What I don’t get is Stellantis, now encompassing Fiat, Chrysler, Jeep, Peugeot, Citroen, Opel/Vauxhaul, and all their other brands, why they can’t use this world-wide company to fill the massive gaps in product they each have.
They must be pretty happy with how money is currently coming in the door to do near-nothing.
Since regulations are different in the US and EU is still costs quite a bit to get those vehicles here. Those vehicles also have not historically sold well in the US compared to their sales in the EU.

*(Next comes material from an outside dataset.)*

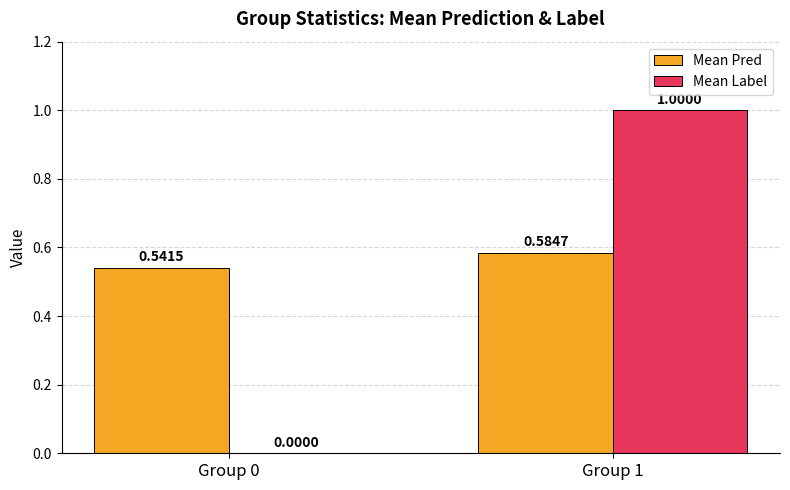

Which series has the largest total across all categories?

Mean Pred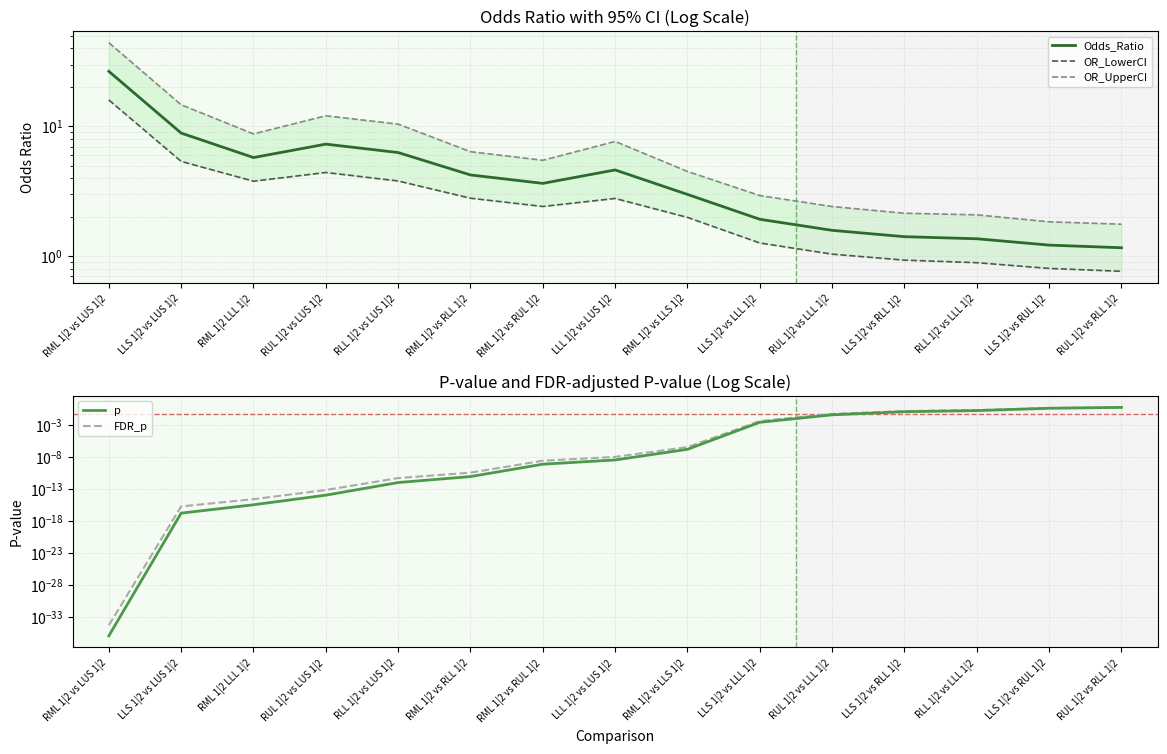

What value does the OR_UpperCI series have at RLL 1|2 vs LUS 1|2?

10.4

well, maybe they can use some of those profits to lobby for harmonized standards, for the US to accept UNECE standards, etc.
Agreed.
I haven’t looked at the information, but what about inventory and sales of their brands outside the US? CJDR might look awful in the US, but perhaps the other brands, and the Jeep Avenger are doing fine. Although… such a statement is awkward at an event where the Wagoneer S is one of the vehicles on the new platform being promoted. Led Zeppelin was a band, not a brand. Stop trying to float lead balloons.
LOL Stellantis and Tesla are both known for making shitty cars 😛
What I’m listening to while reading this:
https://www.youtube.com/watch?v=xALb75mMnJ0
I don’t know who Tavares is talking about but my brain kept switching to that “Tavarish” and if anybody knows anything about making/losing money on cars…
I guess Tesla is the only automaker that introduces new products as infrequently as Stellantis and has almost as long of a product cycle, so that’s probably the only one he feels at all confident in trash talking
Jaguar. Even when they are developing new product are really sloooooow.
Toyota? Nissan? Toyota platforms are old as hell. Its how you get reliable cars. You make something and then keep improving versus all new.
As for Tesla they have updated and modified nearly all the components of the vehicles, but they look like the old ones on the outside, does that mean they are stale? It seems that nobody except car blogs seem to care because all of these old platforms from Toyota, Tesla, Dodge sell like crazy.